Re: Kernel-Messages translation

Kurt Huwig (kurt@huwig.de)
Mon, 16 Jun 1997 00:44:14 +0200 (CEST)


> about: Kernel messages translation project.
>
> --- Wanted: Someone to maintain the code and translation tables.
> --- Offered: The code to "DO IT".
> Wanted: Maintainer.

Did I miss something before my first posting?

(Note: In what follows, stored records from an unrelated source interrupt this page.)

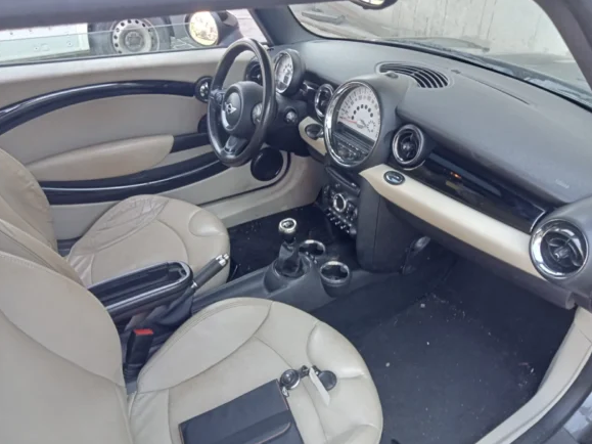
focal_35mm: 29
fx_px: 496
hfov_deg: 61.7
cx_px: 304
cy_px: 228
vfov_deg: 48.2
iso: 160
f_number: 2.2
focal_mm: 3.46
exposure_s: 1/33.3
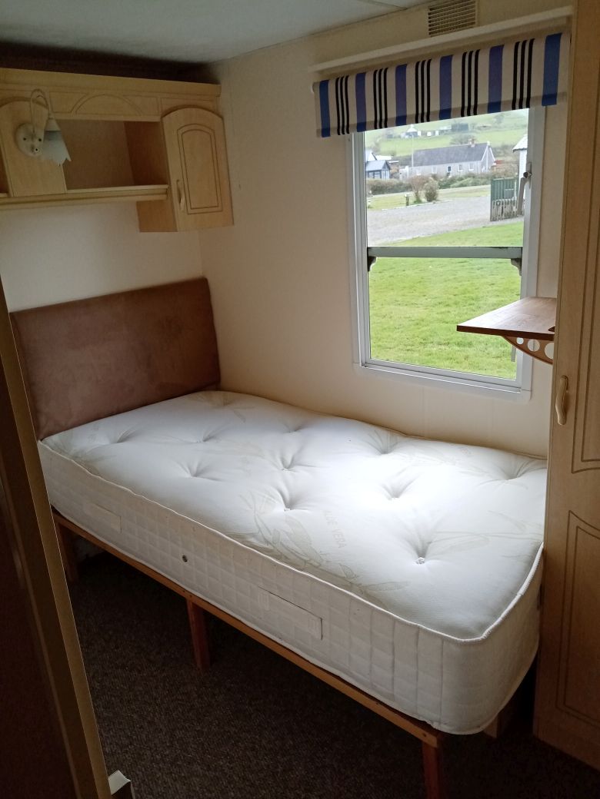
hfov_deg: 53.1
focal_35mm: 26
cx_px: 300
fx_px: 601
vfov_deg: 67.3
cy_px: 400
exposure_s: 1/147
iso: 102
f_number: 1.8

Was there a talk about this
subject going on?

Nevertheless, my suggestions:

There are 3 kinds of kernel-messages:

1. printk( "Foo bar string" );
- most are like this
- simple string replacement

2. printf( "%d\n", value );
- few are like this
- no translation needed

3. printf( "Foo %s bar string", foo_bar_string );
- fewer are like this
- translation may be difficult

If you have any solutions, please show it on these 3 examples, so my
stupid mind understands it. Also, remember the case where the English
version is the same for different values and the foreign version is
different or the other way round. Example:

"The [floppy|screen|modem] is defective"

In English, all versions are equal. In German, its:

"[Die|Der|Das] [Floppy|Bildschirm|Modem] ist defekt"

I guess you cannot handle this with simple table lookup. You need code for
each of this (certainly rare) cases. I will refer to this problem as the
'plural-s'.

I remember of 3 suggestions how to translate the messages:

1. (my posted solution) A hook in 'printk()' allows the replacement of the
given string. Replacement is done at run-time via magic.

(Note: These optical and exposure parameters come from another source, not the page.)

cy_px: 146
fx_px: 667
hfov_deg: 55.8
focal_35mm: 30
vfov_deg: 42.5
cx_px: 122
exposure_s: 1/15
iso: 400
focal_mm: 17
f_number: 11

Advantage: no change to printk()-statements needed
module is possible, but not recommended (most errors
happen at boot time
just small patch to current kernel
plural-s possible
Disadvantage: every message exists twice, so the kernel grows by some
100kB

2. Small program that replaces the strings in the source-code. It is easy
to find the 'printk()' statements and relative easy to just replace
valid C strings and not comments.

Advantage: no change to printk()-statements needed
kernel is same size as english
Disadvantage: no further patches possible
no plural-s possible

3. All 'printk()' statements are rewritten to take the strings from a
table. This could happen at compile-time via a macro or at run-time via
a function call. A macro could be written to tell the filename of the
sourcecode:

#define PRINTK( x ) translating_printk( __FILE__, x )

Each string needs an identifier and an entry in a table.

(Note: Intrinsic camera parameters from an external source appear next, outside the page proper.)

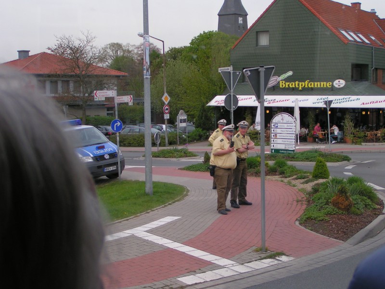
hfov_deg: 35.5
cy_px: 144
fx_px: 601
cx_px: 192
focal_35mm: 54
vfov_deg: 27.0
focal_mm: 8.3
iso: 50
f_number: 3.2
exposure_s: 1/200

Advantage: Language is selectable at compiletime (or maybe runtime)
kernel is little bigger than english
Disadvantage: Complete rewrite of all 'printk()'-statements (automatic)
programmers need to write 2 statements for each
'printk()': 1. define a value for the message
2. insert the message in a table
no plural-s possible

IMHO, the 3rd solution is not suitable. I prefer (certainly) the first,
because I thought about the other 2 before I started coding :-).
A compromise may be a combination of 1 & 2: You have a database of strings
and code. Then you can generate

- C-code for solution 1
- patch-files or replacement tables for solution 2
- combinations of these, so replacement tables for the 'normal' strings
and C-code for the plural-s.

I guess some have not seen the change I've done to the current kernel.
Change to 'printk.c':

+static unsigned int (*translator_proc)(const char *, char *, unsigned
int) = 0;
+static char translator_buf[1024];

- i = vsprintf(buf + 3, fmt, args); /* hopefully i < sizeof(buf)-4
*/
+ if (translator_proc)
+ hashvalue = (*translator_proc)(fmt, translator_buf, 0);
+ else {
+ strcpy(translator_buf, fmt);
+ hashvalue = 0;
+ }
+ i = vsprintf(buf + 3, translator_buf, args);
+ if (hashvalue) { /* translator_proc is a valid pointer */
+ (*translator_proc)(buf + 3, translator_buf, hashvalue);
+ strcpy(buf + 3, translator_buf);
+ i = strlen(buf + 3);
+ }
+ /* hopefully i < sizeof(buf)-4 */

+/*
+ * The translator calls this routine to register the translator procedure
+ * with printk(). proc == NULL, disables the translator. The old translator
+ * is returned.
+ */
+unsigned int(* register_translator(unsigned int (*proc)
+ (const char *, char *, unsigned int)))
+ (const char *, char *, unsigned int)
+{
+ unsigned int (*old_proc)(const char *, char *, unsigned int) =
+ translator_proc;
+ translator_proc = proc;
+ return old_proc;
}

plus a small one to export the name of the function, so it can be used by
modules. I made a small C-prog, that extracts the printk()-statements and
generated code suitable for 'translator'. This is an example of the
output with my translation done (the hash-value is generated
automagically):

case 0xd41e5f7d: /* Console: %ld point font, %ld scans\n */
trans = "Konsole: %ld Punkt Schrift, %ld Zeilen\n";
break;

Now an example for a message with refeeding:

case 0x2feca65a: /* Console: %s %s %ldx%ld, %d virtual console%s
(max %d)\n */
if(!hashvalue) {
trans = "Konsole: %s %s %ldx%ld, %d virtuelle
Konsole%s (max %d)\n";
ret = sum;
} else {
const char *p = english;
do
*(translation++) = *p;
while(*(p++) != ' ');
*translation = '\0';
if(*p == 'c') /* color */
strct(translation, "farbiges");
else
strct(translation, "schwarz-weisses");
while(*(++p) != ' ') ;
strct(translation, p);
}
break;

The first branch of the if-statement is called first time, the second
after the 'sprintf()'.

Ok, enough for today, please comment on this.

Kurt

------------------------------------------------------------
| yes, it runs | Designed for | Microsoft | intel |
| with Netware | Windows 95 | Windows compliant | inside |
------------------------------------------------------------
If you still have problems reading this signature,
get Linux and a REAL cpu!
My eMail address has changed --> kurt@huwig.de